Skip to content

8.0.x Upgrade Guide (Azure)

Pre-Upgrade Process

DataForge

DataForge will no longer allow certain type casts in output column mappings directly to prevent data loss when data types are mismatched incorrectly. Reach out to DataForge support for a query to run to identify data type changes needed. These changes can be made ahead of or after the upgrade. Output processes will fail until these data type changes are made.

Databricks

The previous SDK is no longer supported. All custom notebooks must now use the DataForge SDK. Custom processes that do not use the DataForge SDK will fail.

Follow the DataForge SDK migration guide for more information on switching notebook and cluster references.

Terraform

  • Add a Terraform variable for "postgres_update" and set the value to "yes"
  • Add a Terraform variable for "instanceType" and set the value to "Standard_DS3_v2"
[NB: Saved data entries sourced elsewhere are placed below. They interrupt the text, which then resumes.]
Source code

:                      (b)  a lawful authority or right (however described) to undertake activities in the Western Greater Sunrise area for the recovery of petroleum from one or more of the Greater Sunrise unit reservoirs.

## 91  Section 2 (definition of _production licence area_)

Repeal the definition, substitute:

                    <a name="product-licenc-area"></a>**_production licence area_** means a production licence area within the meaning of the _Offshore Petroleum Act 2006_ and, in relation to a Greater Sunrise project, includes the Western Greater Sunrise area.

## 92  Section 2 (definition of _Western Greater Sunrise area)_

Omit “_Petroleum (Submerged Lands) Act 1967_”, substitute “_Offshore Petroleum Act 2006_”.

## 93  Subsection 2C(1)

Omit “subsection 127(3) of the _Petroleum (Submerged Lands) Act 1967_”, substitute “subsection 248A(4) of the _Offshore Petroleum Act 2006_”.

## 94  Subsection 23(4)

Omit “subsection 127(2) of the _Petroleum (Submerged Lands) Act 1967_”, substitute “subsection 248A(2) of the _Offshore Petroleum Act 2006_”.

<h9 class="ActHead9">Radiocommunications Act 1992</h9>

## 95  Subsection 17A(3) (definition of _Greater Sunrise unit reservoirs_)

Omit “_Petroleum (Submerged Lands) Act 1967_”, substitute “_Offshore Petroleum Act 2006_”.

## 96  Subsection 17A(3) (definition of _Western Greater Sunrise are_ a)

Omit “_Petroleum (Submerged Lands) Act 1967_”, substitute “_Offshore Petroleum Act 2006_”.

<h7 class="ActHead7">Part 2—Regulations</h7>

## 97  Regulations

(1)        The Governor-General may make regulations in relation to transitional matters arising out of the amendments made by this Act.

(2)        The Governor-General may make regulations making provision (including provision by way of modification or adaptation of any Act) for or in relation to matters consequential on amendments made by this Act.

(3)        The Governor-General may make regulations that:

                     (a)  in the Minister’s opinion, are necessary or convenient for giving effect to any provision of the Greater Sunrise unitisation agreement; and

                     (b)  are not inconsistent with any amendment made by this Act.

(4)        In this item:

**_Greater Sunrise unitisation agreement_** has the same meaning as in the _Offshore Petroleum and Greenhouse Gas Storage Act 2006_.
This Terraform variable will ensure the Postgres update to version 16.1 will occur. This variable should not be removed after the upgrade or else future Terraform runs will attempt to delete the database and recreate it.

Terraform and Databricks

If you previously ran Terraform using Databricks Username and Password variables, you'll need to migrate to a Service Principal and secret. Databricks stopped supporting Databricks-managed passwords on July 10th. Follow the Updating Terraform for Databricks Authentication guide to complete this transition. If this is not completed, Terraform runs will fail to apply due to authentication issues.

Docker

The DataForge team will need to invite your original Docker user to a new Docker hub. You will need to accept the Docker invitation from the original email address used in Terraform or sign up for a new Docker account so the DataForge team can invite the new email address.

Azure Resource Group

DataForge recommends turning off Azure resources for API, Core, and Agent prior to starting the upgrade. The Postgres metadata database will upgrade to version 16.1. Turning off Azure resources ensures no processes will attempt to run during the database upgrade.

Upgrade Process

After completing the Pre-Upgrade Process steps, follow the standard upgrade guide below to complete the upgrade. Once the upgrade is complete, proceed to the post-upgrade steps below.

Azure Upgrade

Post-Upgrade Process

Open Cluster Configurations (System Configurations -> Cluster Configurations) and check for any clusters renamed as "CHECK DATABRICKS VERSION ...". Open each cluster that has this in the name and in the Parameters -> Cluster Configuration, change the Spark Version to "14.3.x-.scala2.12" and save the changes.

Confirm the environment is alive and working as usual. Submit a support request if something is not working as intended.